In a report released yesterday, Economy.com forecast that delinquencies will continue to rise well into next year, peaking nationally at 3.6 percent of all mortgages in the summer of 2008, up from 2.9 percent in the first quarter of this year.

"Investors are rethinking the depths and length of the housing and mortgage market downturn," Zandi said. "And the downturn isn't nearly over."

Investors, meanwhile, are reassessing related financial investments and pulling back from them, too, Zandi added. For example, investment banks have had difficulty selling corporate bonds to finance takeovers, which could undermine some recent deals and weaken what had been a pillar of support for higher stock prices. Takeover deals generally drive stocks higher. Just this week investment banks failed to find enough buyers for the $12 billion in bonds needed to finance the buyout of automaker Chrysler by Cerberus Capital Management LP of New York.
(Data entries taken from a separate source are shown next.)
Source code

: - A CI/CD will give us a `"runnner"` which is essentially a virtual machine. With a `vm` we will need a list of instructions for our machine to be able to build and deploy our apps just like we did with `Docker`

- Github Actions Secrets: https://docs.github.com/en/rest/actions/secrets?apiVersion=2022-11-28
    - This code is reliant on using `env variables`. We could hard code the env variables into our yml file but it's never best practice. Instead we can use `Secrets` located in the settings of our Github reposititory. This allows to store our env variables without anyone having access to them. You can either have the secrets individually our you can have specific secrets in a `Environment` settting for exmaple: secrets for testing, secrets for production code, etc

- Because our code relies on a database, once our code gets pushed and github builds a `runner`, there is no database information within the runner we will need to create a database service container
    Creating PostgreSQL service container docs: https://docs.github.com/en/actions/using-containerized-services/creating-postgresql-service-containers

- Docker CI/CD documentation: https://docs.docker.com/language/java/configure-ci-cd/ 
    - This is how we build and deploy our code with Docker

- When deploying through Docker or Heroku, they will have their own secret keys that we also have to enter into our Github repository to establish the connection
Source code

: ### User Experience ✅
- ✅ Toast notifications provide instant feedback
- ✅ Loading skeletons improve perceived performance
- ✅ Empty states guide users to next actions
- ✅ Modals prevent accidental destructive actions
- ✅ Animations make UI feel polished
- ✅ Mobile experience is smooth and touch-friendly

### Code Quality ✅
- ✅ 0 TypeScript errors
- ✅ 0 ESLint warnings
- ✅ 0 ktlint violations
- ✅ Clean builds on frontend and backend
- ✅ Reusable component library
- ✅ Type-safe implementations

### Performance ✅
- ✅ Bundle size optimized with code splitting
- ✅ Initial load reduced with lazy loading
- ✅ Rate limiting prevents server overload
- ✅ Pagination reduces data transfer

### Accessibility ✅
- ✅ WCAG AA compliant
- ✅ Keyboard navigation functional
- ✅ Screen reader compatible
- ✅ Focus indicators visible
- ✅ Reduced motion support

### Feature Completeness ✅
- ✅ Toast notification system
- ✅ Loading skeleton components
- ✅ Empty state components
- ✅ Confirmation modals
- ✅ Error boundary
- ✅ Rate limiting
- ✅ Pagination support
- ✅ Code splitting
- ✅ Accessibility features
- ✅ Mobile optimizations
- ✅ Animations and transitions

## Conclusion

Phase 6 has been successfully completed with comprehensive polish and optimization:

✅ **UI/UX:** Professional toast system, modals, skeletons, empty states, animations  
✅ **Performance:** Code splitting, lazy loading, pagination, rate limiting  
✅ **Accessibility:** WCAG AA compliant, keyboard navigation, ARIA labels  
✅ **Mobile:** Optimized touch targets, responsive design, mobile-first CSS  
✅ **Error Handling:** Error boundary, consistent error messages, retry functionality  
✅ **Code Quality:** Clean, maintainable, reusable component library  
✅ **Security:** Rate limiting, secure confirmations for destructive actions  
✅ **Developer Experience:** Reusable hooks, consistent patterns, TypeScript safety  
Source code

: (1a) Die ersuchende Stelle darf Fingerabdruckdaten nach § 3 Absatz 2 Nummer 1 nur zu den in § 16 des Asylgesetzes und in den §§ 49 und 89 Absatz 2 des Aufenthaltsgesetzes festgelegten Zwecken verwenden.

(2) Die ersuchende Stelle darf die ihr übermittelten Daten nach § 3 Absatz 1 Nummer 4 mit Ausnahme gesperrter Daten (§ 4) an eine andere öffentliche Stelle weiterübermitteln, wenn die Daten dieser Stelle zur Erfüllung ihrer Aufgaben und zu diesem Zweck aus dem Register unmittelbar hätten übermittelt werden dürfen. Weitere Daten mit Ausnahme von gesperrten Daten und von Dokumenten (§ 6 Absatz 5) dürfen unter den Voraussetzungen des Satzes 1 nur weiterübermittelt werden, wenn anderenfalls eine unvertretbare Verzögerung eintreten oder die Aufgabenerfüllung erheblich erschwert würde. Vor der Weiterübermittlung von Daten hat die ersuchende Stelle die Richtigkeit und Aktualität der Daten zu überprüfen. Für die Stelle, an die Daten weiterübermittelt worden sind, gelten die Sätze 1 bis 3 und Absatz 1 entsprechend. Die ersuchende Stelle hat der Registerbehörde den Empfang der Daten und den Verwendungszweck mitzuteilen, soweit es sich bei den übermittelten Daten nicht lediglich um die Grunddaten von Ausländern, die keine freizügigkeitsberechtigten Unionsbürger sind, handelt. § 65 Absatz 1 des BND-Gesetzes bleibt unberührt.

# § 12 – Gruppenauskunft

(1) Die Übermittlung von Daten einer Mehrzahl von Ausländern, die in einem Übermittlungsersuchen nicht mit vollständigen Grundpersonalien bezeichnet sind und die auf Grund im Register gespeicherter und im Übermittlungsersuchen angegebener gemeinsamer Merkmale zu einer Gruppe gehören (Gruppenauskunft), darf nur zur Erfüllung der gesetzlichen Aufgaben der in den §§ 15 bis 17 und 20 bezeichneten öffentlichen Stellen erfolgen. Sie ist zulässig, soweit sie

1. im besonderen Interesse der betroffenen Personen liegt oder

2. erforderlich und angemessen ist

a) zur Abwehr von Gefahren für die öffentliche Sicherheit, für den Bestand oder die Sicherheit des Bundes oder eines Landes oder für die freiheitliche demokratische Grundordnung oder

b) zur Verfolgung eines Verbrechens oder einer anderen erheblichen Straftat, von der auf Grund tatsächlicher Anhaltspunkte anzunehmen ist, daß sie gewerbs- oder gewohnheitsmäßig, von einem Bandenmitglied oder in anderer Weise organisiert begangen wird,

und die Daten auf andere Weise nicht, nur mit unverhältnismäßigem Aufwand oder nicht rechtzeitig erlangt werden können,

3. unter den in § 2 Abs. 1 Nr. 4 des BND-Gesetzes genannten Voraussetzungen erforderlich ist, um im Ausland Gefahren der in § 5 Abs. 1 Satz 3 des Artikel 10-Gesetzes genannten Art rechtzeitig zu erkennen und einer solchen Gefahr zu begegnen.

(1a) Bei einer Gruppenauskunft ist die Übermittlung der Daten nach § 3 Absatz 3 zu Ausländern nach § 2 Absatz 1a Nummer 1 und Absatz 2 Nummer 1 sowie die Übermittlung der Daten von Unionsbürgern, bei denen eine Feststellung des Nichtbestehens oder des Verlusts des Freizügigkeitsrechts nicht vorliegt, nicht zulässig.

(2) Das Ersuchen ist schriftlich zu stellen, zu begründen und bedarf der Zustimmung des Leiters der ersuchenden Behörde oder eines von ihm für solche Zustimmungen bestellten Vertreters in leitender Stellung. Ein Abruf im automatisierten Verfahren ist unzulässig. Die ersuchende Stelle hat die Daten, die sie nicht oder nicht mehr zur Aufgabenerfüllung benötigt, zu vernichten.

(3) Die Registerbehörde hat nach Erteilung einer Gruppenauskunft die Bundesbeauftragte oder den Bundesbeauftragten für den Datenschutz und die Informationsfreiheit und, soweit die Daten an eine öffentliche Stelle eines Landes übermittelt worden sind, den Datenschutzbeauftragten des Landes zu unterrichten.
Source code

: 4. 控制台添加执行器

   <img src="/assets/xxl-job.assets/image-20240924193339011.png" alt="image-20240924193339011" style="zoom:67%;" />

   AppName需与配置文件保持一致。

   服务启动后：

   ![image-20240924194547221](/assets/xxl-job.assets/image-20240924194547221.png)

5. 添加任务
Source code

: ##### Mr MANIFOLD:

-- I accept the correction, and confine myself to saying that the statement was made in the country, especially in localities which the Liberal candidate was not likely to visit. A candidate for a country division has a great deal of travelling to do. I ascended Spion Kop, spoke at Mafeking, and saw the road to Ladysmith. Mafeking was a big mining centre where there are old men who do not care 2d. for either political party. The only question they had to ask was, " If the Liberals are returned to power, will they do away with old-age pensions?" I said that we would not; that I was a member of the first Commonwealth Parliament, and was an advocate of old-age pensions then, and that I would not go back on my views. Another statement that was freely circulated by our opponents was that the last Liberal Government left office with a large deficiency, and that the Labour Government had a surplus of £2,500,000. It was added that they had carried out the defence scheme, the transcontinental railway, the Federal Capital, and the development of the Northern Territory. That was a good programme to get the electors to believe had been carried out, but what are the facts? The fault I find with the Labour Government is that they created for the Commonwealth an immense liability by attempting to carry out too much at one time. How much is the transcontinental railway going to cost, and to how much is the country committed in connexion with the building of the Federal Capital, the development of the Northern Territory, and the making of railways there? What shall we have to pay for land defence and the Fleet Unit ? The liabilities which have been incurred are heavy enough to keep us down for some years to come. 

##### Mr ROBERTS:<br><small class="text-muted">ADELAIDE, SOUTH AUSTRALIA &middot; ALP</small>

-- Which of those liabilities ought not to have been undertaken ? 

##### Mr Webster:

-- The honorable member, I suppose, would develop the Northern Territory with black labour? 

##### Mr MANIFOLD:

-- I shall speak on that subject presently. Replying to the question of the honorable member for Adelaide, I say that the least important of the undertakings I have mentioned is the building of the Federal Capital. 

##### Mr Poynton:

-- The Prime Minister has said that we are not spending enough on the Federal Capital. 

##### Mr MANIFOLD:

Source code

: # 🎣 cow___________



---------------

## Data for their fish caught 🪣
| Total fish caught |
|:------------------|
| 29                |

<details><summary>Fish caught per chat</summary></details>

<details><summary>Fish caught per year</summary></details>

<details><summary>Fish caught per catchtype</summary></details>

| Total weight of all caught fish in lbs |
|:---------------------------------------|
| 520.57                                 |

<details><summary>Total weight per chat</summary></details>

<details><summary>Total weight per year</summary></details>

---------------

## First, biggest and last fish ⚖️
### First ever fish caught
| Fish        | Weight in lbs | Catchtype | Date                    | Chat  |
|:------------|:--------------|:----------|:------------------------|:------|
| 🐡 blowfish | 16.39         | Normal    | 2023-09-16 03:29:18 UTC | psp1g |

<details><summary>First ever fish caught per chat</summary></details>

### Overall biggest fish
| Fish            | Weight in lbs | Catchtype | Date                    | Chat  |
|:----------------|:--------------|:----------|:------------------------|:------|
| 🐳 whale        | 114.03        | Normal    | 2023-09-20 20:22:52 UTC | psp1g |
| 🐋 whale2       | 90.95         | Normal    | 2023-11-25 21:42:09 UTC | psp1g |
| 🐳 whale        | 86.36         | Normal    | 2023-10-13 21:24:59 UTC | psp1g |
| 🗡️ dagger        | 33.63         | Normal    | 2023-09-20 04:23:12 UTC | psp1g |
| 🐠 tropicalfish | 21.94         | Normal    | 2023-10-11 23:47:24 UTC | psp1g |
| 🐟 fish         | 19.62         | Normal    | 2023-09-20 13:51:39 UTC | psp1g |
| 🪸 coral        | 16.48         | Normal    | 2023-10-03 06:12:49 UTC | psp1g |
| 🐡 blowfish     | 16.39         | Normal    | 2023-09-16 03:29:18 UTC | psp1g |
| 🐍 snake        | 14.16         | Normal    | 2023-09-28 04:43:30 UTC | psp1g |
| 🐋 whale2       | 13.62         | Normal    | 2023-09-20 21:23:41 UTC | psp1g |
"These risks are coming into investors' minds," Zandi said. "They've decided to take a fair amount of money off the table."

Over the past several days, investors have become increasingly concerned that housing and mortgage are indeed affecting the general economy. Delinquencies and foreclosures that once seemed limited to so-called subprime loans made to homeowners with less that stellar credit, are beginning to appear among borrowers who are considered the best credit risks.

Earlier this week, for example, Countrywide Financial, the nation's biggest mortgage lender, reported disappointing profits, which it attributed to rising delinquencies from home equity loans made to prime borrowers, or those with good credit ratings.

"The markets were a little bit stunned by Countrywide, which has been a very astute lender," said Patrick Newport, an economist specializing in housing at Global Insight, the Waltham forecasting firm. "That means there's more bad news in the pipeline."

And certainly, the housing news has been bad this week. Yesterday, the Commerce Department reported that new home sales plunged again in June, down more than 22 percent from a year ago (Story, page C2). On Wednesday, the National Association of Realtors said existing home sales were down more than 11 percent from June 2006.

Also yesterday, the Commerce Department reported that orders for equipment and other big-ticket items, durable goods, were weaker than expected, a signal that business spending may be slowing. Business spending is considered important to sustaining the expansion as consumers struggle with high gas prices and falling home values.

These concerns have overshadowed generally profitable performance by leading US corporations. Thomson First Call, a financial research firm in Boston, said second-quarter profits reported so far by companies sin the S&P 500 index are up 7 percent from a year ago, well-ahead of expectations.

Brian Bethune, US Economist at Global Insight, said he expects markets to remain volatile as investors try to decipher risks. Part of the problem is the complexity of mortgage financing today, in which mortgages are packaged together and bought and sold as investments.

As a result, it's difficult to know who holds the riskiest mortgages and what shape they are in, said Bethune. Recently, Bear Stearns said two of its hedge funds with large holdings of sub-prime mortgages had become virtually worthless.

"It's hard to figure out where all this debt landed, and where are the exposures," Bethune said. "There's not good information about what risk is out there, and that's what leads to indigestion in the equity and bond markets."